Ada yang mengatakan bahwa “buku teks adalah rekaman pikiran rasial yang disusun buat maksud-maksud dan tujuan-tujuan intruksional” (Hall-Quest, 1915).
Ahli yang lain menjelaskan bahwa “buku teks adalah buku standar/buku setiap cabang khusus studi” dan dapat terdiri dari dua tipe yaitu buku pokok/utama dan suplemen/tambahan (Lange, 1940).
Lebih terperinci lagi, ada ahli yang mengemukakan bahwa “buku teks adalah buku yang dirancang buat pengguanaan di kelas, dengan cermat disusun dan disiapkan oleh para pakar atau ahli dalam bidang itu dan diperlengkapi dengan sarana-sarana pengajaran yang sesuai dan serasi” (Bacon, 1935)
Dan ahli yang lain lagi mengutarakan bahwa “buku teks adalah sarana belajar yang biasa digunakan di sekolah-sekolah dan diperguruan tinggi untuk menunjang suatu program pengajaran dalam pengertian modern dan yang umum dipahami (Buckingham, 1958 : 1523)”. Dari Telaah Buku Teks, Tarigan & Tarigan, 1986.
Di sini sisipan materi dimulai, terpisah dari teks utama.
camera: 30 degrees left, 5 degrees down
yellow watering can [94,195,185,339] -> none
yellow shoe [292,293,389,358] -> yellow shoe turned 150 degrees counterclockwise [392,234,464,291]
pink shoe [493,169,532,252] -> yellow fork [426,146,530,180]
Buku teks atau buku pelajaran berisi informasi tentang ilmu pengetahuan atau pelajaran tertentu, mulai dari SD hingga perguruan tinggi. Buku teks ini termasuk dalam golongan nonfiksi. Buku teks sering dipergunakan oleh para ilmuwan untuk meyebarkan hasil penelitian atau penemuan mereka.
Buku teks pelajaran merupakan buku yang dipakai untuk memelajari atau mendalami suatu subjek pengetahuan dan ilmu serta teknologi atau suatu bidang studi, sehingga mengandung penyajian asas-asas tentang subjek tersebut, termasuk karya kepanditaan (scholarly, literary) terkait subjek yang bersangkutan.
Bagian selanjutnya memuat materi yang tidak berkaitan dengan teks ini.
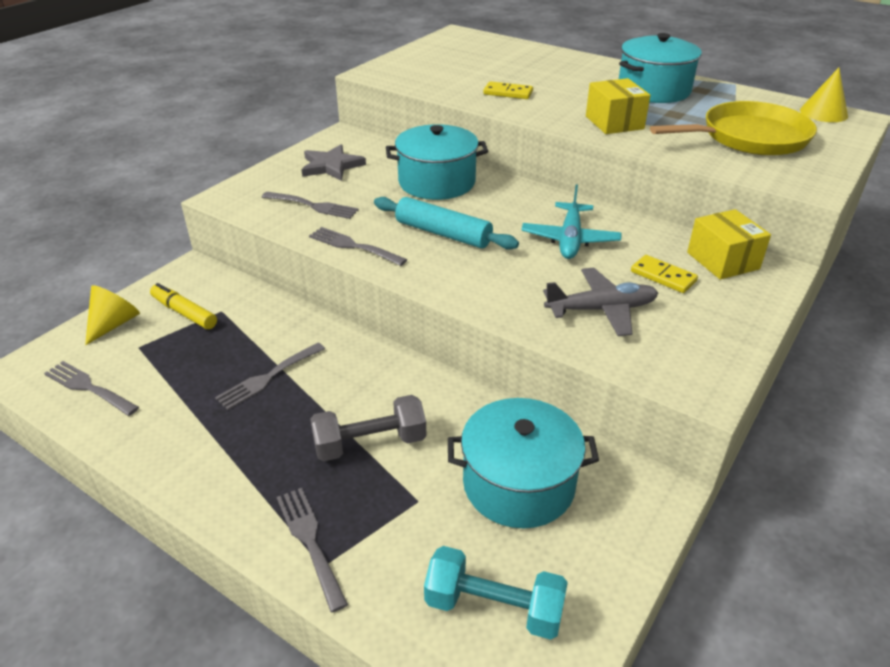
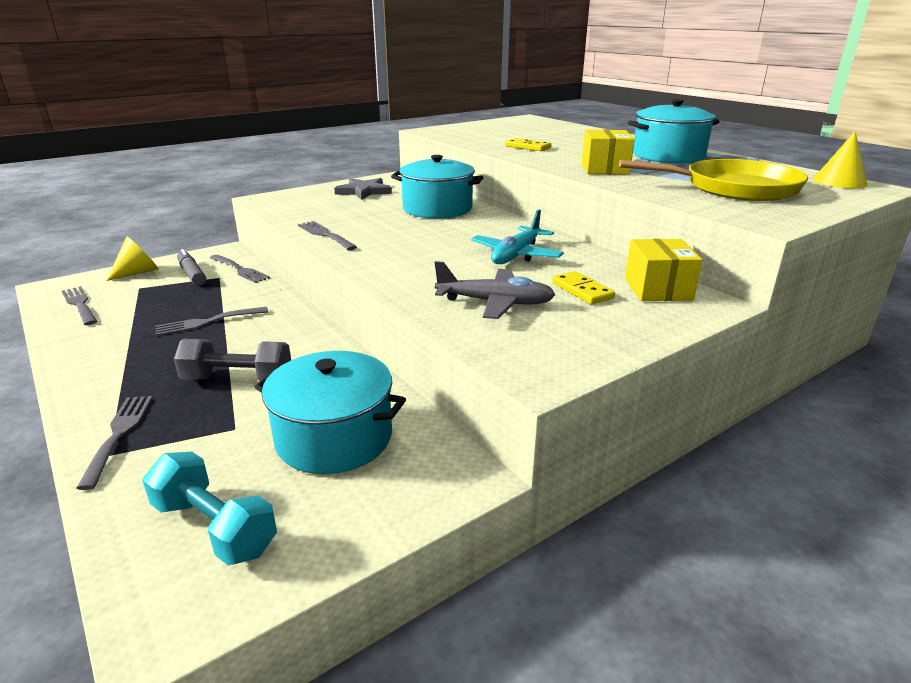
camera: 20 degrees right, 10 degrees down
yellow marker [150,283,217,329] -> grey marker [177,249,206,286]
grey fork [262,192,358,219] -> grey fork moved to [210,255,270,283]
turquoise rolling pin [374,197,519,250] -> none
Buku teks pelajaran adalah buku yang berisi kumpulan lembaran-lembaran kertas yang berisi tulisan sehingga dapat digunakan sebagai acuman pembelajaran materi di sekolah.
M Jamaludin (Pengamat perbukuan dan Direktur Yayasan Buku Cerdas, Jakarta).
Buku pelajaran (textbook) merupakan media pembelajaran yang dominan bahkan sentral dalam sebuah sistem pendidikan. Ia adalah kendaraan utama transfusi materi kurikulum ke hadapan siswa. Karena perannya yang demikian sentral itu maka kemajuan dan kemunduran pendidikan suatu bangsa dapat dilacak dari tinggi-rendahnya mutu buku teks yang dibaca oleh anak didik.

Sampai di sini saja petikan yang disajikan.